Activity: When a line of the entries contains the word "JSON", report that line.

Records for processing:
============

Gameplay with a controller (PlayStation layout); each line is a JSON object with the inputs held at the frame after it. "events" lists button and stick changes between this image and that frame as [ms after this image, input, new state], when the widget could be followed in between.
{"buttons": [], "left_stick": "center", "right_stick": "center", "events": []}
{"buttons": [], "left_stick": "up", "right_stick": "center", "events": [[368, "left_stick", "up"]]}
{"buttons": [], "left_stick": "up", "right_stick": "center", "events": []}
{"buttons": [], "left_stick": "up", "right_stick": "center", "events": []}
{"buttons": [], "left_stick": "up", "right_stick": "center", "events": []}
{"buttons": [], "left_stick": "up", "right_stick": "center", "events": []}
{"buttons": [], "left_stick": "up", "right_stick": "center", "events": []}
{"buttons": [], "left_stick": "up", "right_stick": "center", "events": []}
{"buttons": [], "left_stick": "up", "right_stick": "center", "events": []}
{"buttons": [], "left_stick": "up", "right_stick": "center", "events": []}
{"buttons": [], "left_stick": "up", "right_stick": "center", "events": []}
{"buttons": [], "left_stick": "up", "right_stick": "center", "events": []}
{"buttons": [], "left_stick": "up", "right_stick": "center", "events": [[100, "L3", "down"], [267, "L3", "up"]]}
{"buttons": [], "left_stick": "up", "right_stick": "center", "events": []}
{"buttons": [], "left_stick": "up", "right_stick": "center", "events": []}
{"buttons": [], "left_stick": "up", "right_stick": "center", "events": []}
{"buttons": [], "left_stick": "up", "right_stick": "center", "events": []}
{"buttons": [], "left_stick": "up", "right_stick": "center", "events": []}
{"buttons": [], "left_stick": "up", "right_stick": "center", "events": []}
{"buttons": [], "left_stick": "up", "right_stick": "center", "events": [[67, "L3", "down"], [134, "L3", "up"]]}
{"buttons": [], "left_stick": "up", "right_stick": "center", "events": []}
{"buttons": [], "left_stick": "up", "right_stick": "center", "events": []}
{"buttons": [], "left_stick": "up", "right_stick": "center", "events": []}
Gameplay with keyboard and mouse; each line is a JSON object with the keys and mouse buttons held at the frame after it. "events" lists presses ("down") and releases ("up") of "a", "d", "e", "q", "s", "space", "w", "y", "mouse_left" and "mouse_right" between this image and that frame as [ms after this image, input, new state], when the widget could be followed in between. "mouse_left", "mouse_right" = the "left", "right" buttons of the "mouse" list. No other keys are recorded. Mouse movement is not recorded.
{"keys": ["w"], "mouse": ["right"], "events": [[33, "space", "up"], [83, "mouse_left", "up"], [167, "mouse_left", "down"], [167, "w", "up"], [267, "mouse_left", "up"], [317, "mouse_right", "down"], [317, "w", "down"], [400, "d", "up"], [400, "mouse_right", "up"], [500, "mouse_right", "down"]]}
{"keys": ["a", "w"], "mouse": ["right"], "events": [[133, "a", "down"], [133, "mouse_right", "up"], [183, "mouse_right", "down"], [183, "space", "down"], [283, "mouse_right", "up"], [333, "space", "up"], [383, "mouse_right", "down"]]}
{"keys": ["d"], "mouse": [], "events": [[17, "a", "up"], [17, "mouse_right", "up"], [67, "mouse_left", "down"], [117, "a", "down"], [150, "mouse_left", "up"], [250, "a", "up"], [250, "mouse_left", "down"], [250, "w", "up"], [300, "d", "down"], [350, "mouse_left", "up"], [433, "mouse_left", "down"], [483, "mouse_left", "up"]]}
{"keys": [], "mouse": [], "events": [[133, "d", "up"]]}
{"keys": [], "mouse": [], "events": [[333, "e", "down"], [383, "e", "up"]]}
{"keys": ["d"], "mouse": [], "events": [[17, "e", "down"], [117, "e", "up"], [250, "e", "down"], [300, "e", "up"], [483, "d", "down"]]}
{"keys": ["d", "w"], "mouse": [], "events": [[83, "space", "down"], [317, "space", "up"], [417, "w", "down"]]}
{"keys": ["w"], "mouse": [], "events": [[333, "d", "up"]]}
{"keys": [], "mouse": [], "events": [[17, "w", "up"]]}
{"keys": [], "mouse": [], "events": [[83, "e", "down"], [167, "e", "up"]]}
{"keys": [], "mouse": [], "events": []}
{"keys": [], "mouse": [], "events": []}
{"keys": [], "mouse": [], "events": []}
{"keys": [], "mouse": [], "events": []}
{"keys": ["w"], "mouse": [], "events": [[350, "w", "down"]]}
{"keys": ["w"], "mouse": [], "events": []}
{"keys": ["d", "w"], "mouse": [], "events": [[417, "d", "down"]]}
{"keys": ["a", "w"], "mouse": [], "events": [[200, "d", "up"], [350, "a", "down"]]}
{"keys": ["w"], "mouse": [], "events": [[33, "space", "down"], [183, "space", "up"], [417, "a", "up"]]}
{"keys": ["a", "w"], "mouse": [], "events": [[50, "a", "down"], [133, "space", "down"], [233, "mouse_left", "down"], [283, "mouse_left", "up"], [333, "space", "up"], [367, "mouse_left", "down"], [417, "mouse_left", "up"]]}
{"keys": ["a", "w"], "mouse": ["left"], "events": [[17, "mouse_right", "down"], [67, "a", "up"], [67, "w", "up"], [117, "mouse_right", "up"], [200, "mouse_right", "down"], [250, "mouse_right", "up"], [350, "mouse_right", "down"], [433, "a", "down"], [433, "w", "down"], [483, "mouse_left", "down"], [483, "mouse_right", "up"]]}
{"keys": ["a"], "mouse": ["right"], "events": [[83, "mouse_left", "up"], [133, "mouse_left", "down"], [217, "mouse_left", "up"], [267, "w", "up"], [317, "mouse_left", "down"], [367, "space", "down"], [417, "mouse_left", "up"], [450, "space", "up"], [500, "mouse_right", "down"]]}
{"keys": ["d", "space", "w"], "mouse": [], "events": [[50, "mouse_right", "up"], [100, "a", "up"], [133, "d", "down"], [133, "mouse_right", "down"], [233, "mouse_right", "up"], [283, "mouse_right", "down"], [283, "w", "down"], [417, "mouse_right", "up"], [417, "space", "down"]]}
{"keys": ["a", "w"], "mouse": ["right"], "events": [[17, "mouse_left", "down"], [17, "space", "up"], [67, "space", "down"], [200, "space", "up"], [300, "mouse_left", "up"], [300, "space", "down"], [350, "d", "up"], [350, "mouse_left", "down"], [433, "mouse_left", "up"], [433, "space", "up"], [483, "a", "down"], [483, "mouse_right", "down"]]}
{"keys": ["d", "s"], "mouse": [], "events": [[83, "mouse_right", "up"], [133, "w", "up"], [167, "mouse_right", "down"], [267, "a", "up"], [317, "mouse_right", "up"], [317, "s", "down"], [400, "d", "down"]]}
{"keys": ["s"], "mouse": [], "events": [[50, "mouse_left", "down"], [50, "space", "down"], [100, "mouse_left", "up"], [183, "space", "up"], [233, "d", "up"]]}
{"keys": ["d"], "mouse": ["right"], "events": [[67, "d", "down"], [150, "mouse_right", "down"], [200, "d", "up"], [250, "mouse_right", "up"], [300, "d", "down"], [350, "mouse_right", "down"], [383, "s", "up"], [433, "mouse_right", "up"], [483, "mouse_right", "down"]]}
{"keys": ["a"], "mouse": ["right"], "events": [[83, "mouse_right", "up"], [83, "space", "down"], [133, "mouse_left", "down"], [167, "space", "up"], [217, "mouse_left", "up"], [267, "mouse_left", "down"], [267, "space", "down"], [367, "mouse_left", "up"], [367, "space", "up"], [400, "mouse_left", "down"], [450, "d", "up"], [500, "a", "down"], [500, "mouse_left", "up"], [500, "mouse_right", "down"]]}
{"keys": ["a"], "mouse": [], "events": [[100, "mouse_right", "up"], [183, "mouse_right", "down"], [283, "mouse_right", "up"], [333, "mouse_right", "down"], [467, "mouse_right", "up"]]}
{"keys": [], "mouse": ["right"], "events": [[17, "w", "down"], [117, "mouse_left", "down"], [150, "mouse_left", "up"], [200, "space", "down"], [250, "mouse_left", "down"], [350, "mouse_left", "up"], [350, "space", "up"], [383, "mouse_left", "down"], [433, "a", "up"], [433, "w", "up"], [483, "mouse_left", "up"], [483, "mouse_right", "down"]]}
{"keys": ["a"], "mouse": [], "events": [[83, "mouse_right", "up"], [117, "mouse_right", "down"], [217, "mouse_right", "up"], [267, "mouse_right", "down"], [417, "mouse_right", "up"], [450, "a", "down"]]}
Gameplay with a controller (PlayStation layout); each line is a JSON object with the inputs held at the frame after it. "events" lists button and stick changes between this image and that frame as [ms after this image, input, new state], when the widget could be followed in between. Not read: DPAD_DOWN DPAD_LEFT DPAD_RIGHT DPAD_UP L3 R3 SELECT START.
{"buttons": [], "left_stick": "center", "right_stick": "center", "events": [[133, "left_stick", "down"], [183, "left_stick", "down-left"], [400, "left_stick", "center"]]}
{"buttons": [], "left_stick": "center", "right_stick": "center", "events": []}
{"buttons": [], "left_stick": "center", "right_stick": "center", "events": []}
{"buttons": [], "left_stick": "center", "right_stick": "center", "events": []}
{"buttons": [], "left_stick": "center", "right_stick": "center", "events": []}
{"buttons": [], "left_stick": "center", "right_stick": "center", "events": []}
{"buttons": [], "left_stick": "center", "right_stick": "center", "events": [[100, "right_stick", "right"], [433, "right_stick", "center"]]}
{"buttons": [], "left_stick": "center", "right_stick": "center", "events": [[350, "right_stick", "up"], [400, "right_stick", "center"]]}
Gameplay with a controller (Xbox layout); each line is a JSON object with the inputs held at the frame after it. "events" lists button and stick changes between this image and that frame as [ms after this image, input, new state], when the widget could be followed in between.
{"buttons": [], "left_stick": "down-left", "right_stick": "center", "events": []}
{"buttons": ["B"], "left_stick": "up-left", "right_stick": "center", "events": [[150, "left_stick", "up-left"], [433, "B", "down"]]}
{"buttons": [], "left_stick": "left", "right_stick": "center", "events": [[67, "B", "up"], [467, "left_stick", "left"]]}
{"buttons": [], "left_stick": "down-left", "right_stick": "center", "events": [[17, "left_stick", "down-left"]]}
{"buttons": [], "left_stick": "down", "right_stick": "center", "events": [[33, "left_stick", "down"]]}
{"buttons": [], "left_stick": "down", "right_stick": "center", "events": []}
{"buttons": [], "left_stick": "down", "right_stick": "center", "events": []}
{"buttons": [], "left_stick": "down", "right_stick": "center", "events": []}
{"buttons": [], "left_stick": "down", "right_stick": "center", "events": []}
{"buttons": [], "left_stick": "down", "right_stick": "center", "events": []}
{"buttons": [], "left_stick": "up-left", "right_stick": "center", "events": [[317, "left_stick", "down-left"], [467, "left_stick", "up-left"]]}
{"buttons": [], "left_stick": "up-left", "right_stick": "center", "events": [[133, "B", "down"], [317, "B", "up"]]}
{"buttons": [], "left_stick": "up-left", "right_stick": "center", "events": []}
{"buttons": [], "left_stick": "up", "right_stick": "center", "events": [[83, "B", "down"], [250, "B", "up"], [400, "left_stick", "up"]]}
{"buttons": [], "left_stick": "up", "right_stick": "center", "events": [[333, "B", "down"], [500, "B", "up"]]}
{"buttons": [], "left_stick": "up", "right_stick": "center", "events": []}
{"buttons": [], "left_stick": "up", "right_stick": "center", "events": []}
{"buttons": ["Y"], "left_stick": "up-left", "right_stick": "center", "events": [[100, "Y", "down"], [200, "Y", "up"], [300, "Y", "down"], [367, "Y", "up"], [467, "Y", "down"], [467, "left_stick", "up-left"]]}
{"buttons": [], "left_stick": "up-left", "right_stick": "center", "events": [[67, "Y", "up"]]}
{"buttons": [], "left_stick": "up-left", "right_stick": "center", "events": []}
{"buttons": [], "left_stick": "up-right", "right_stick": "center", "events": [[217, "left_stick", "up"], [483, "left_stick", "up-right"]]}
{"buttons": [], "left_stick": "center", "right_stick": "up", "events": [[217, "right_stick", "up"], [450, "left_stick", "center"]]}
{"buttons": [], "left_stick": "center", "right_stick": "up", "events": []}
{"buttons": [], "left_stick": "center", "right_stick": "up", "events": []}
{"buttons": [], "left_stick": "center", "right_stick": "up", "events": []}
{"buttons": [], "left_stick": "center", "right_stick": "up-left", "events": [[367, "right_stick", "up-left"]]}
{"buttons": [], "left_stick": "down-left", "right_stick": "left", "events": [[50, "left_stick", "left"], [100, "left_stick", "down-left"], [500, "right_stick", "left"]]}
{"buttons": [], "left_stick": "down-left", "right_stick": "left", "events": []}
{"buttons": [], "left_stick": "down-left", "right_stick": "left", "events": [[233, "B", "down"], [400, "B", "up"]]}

============

Result of the task:
Gameplay with a controller (PlayStation layout); each line is a JSON object with the inputs held at the frame after it. "events" lists button and stick changes between this image and that frame as [ms after this image, input, new state], when the widget could be followed in between.
Gameplay with keyboard and mouse; each line is a JSON object with the keys and mouse buttons held at the frame after it. "events" lists presses ("down") and releases ("up") of "a", "d", "e", "q", "s", "space", "w", "y", "mouse_left" and "mouse_right" between this image and that frame as [ms after this image, input, new state], when the widget could be followed in between. "mouse_left", "mouse_right" = the "left", "right" buttons of the "mouse" list. No other keys are recorded. Mouse movement is not recorded.
Gameplay with a controller (PlayStation layout); each line is a JSON object with the inputs held at the frame after it. "events" lists button and stick changes between this image and that frame as [ms after this image, input, new state], when the widget could be followed in between. Not read: DPAD_DOWN DPAD_LEFT DPAD_RIGHT DPAD_UP L3 R3 SELECT START.
Gameplay with a controller (Xbox layout); each line is a JSON object with the inputs held at the frame after it. "events" lists button and stick changes between this image and that frame as [ms after this image, input, new state], when the widget could be followed in between.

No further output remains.